Excerpted passage.
I am thinking whether there is a behavioral change for userfaultfd_armed(vma).

collapse_single_pmd()
    collapse_scan_pmd
        max_ptes_none = collapse_max_ptes_none(cc, vma)
        max_ptes_none = KHUGEPAGED_MAX_PTES_LIMIT                --- (1)
        mthp_collapse
            max_ptes_none = collapse_max_ptes_none(cc, NULL)     --- (2)
            collapse_huge_page(mm)
                hugepage_vma_revalidate(&vma)
                __collapse_huge_page_isolate(vma)
                    max_ptes_none = collapse_max_ptes_none(cc, vma)

Before mthp_collapse() introduced, userfaultfd_armed(vma) is skipped if there
is any pte_none_or_zero() in collapse_scan_pmd().

But now, max_ptes_none could be set to KHUGEPAGED_MAX_PTES_LIMIT at (1), so
that we can scan all the pte to get the bitmap. This means
userfaultfd_armed(vma) could continue even with pte_none_or_zero().

Then in mthp_collapse(), collapse_max_ptes_none() at (2) ignores
userfaultfd_armed(vma), which means it will continue to collapse a
userfaultfd_armed(vma) when there is pte_none_or_zero(). 

The good news is we will stop at __collapse_huge_page_isolate(), where we
get collapse_max_ptes_none() with vma. But we already did a lot of work.

Stored data entries.
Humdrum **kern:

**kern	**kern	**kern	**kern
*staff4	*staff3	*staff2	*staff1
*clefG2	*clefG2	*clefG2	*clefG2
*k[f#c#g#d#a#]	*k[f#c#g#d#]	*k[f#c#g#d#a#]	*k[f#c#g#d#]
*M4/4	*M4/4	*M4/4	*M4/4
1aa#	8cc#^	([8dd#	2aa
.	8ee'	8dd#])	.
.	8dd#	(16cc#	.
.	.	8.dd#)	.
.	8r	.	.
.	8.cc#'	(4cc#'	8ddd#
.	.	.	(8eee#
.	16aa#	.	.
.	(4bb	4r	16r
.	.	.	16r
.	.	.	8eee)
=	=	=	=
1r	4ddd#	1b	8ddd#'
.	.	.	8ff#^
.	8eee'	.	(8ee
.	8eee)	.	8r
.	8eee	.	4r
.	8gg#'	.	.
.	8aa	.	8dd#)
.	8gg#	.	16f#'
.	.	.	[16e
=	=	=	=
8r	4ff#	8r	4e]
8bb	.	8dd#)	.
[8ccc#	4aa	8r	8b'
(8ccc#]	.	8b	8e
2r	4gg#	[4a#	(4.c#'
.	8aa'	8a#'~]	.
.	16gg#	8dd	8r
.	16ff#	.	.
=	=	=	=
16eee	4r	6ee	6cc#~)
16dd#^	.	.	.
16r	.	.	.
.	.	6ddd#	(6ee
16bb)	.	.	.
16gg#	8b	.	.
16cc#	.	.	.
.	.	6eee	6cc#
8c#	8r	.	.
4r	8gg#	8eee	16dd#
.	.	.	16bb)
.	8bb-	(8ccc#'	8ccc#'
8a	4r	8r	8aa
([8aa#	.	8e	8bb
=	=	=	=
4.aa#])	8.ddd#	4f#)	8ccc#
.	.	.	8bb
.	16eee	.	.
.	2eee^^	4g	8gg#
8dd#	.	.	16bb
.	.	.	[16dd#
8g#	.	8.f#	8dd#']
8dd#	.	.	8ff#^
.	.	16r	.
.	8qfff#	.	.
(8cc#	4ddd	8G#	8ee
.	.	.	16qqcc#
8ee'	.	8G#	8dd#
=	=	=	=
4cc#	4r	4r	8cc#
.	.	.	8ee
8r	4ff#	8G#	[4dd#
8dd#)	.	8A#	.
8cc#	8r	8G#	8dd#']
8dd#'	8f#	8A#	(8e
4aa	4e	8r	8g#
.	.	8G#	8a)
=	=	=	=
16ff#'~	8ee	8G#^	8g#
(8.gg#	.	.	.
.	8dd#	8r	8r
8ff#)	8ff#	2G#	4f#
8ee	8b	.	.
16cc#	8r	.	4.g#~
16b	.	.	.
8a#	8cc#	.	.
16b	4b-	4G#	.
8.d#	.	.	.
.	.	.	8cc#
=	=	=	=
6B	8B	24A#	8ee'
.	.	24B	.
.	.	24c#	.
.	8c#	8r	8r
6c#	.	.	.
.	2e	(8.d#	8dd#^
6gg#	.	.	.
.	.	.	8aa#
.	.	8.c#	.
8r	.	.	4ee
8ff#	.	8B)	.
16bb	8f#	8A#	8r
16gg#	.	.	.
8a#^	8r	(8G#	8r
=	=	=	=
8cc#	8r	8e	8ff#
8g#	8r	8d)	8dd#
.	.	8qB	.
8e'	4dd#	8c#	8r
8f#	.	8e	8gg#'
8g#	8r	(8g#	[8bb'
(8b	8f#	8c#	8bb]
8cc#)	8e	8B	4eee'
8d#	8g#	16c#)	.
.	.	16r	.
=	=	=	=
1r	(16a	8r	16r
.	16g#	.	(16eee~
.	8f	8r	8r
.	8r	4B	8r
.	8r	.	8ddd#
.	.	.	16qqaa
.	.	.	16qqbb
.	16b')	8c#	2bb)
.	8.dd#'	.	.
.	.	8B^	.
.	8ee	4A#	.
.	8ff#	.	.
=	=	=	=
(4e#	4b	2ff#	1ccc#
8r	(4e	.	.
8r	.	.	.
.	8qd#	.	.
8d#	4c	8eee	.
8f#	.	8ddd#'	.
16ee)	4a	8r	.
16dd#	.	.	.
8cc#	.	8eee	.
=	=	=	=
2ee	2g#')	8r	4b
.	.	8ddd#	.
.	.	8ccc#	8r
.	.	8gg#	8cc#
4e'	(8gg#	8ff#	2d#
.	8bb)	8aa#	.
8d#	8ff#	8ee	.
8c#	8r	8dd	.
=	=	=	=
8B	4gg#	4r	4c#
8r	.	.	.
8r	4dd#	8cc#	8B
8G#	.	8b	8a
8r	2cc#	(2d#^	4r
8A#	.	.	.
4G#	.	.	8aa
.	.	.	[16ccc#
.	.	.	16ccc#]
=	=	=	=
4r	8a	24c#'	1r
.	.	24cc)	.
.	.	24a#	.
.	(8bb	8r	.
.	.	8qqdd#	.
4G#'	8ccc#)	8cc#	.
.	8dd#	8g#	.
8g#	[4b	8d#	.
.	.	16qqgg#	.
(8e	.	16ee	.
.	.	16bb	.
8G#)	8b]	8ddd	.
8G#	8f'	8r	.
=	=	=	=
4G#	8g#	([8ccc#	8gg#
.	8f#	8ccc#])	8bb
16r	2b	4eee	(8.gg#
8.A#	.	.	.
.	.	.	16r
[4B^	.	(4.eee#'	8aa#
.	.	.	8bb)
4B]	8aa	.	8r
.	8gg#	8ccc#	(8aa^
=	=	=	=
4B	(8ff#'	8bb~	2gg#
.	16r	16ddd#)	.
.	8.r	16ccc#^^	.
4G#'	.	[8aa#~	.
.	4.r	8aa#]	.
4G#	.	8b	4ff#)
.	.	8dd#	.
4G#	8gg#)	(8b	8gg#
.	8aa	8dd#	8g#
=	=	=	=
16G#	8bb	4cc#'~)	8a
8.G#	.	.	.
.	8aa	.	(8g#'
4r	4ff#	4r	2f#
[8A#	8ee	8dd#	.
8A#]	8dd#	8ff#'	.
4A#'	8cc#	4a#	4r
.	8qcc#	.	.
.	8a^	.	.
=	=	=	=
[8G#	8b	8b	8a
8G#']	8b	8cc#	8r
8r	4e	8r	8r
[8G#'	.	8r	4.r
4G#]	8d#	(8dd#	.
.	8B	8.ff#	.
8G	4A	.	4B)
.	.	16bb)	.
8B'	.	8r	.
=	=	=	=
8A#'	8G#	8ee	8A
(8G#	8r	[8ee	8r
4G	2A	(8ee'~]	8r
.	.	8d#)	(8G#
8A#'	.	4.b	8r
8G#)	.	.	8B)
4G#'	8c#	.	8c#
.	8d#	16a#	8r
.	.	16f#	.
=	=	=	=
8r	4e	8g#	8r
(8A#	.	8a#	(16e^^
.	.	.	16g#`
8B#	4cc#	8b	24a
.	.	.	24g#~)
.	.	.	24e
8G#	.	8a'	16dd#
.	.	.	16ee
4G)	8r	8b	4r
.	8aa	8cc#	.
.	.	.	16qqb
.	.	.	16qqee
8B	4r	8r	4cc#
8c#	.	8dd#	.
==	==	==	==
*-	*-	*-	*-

Exercise requirements.
(1) Reproduce the part of the passage on userfaultfd_armed(vma) that starts with "I am thinking" and goes on through "collapse_huge_page(mm)".
(2) According to the passage on userfaultfd_armed(vma), at which function does the collapse of a userfaultfd_armed(vma) finally stop?
(3) Decide whether each statement below agrees with the passage on userfaultfd_armed(vma). Answer yes or no for each, and quote the words of the passage that settle it.
(a) Before mthp_collapse() was introduced, userfaultfd_armed(vma) was skipped if collapse_scan_pmd() found any pte_none_or_zero().
(b) The call to collapse_max_ptes_none() at (2) takes userfaultfd_armed(vma) into account.
(c) The collapse is stopped before much work has been done.

Answers in order.
(1)
I am thinking whether there is a behavioral change for userfaultfd_armed(vma).

collapse_single_pmd()
    collapse_scan_pmd
        max_ptes_none = collapse_max_ptes_none(cc, vma)
        max_ptes_none = KHUGEPAGED_MAX_PTES_LIMIT                --- (1)
        mthp_collapse
            max_ptes_none = collapse_max_ptes_none(cc, NULL)     --- (2)
            collapse_huge_page(mm)

(2) It stops at __collapse_huge_page_isolate(), where collapse_max_ptes_none() is obtained with vma.

(3)
(a) Yes: "Before mthp_collapse() introduced, userfaultfd_armed(vma) is skipped if there is any pte_none_or_zero() in collapse_scan_pmd()."
(b) No: "collapse_max_ptes_none() at (2) ignores userfaultfd_armed(vma)"
(c) No: "But we already did a lot of work."